PROBLEM SET »
A - Answer these questions from the blog post below, one per line:
(i) What song is Madonna singing in "Evita" as the post is being written?
(ii) Who is hosting the British Academy Awards?
(iii) What line by T. S. Eliot does the post quote?
B - Transcribe the blog post below word for word, starting at "He was SO wrong!!!" and ending at "of the closet.".

Segment Start: EXTRACTED TEXT

Today's TV-watching adventures include "Evita" on HBO (Madonna is singing "You Must Love Me" even as I write this. Although I like her very much in this film, I hate her interpretation of this particular song. I think it is a much better song than her rendition would lead you to believe. She sings it tentatively - almost as if she is afraid of making a mistake- but the song is meant to be a last-ditch cri de couer, and it really needs to be sung by someone who will dive fearlessly into the strong, messy emotions behind its lyrics. It could be heart-stopping in the hands of a singer with stronger acting skills than Mrs. Ritchie's.)

Later tonight, some friends will join me to watch the British Academy Awards on BBC America. These are always a hoot - all the stars with almost none of the glitz. Or, least, just the British version of red-carpet glitz - and Brits really don't do 'glitz' very well, IMHO. Stephen Fry is the host, and he is so intellectual and compulsively multi-syllabic that I don't know what the hell he is talking about most of the time, but I love him anyway. I'll be back tomorrow with part 2 on the British awards - and some of my Oscar picks. I'm sure you'll all be awating this breathlessly.

Monday, January 30, 2006

Long Time, No Post: The January Doldrums

T. S. Eliot once wrote that "April is the cruellest month."

He was SO wrong!!!

April is a fine month. Little green things start sprouting up from the soil and on long-barren tree branches in April. The stores are filled with pastel-colored clothing and Easter candy. If it snows, you know it's the last snow you're going to get for the season, and you can start putting away your big, clumpy boots and polar fleece and stuff the snow shovel in the back of the closet.

Segment End: EXTRACTED TEXT
Segment Start: RAW DATA

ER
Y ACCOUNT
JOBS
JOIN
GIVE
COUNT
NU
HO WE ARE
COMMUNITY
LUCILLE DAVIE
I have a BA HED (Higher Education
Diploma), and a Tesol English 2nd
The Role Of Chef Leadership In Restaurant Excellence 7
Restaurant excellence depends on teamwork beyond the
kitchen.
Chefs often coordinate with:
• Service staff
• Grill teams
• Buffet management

Segment End: RAW DATA

ANSWERS BY TASK »
A -
(i) "You Must Love Me"
(ii) Stephen Fry
(iii) "April is the cruellest month."

B -
He was SO wrong!!!

April is a fine month. Little green things start sprouting up from the soil and on long-barren tree branches in April. The stores are filled with pastel-colored clothing and Easter candy. If it snows, you know it's the last snow you're going to get for the season, and you can start putting away your big, clumpy boots and polar fleece and stuff the snow shovel in the back of the closet.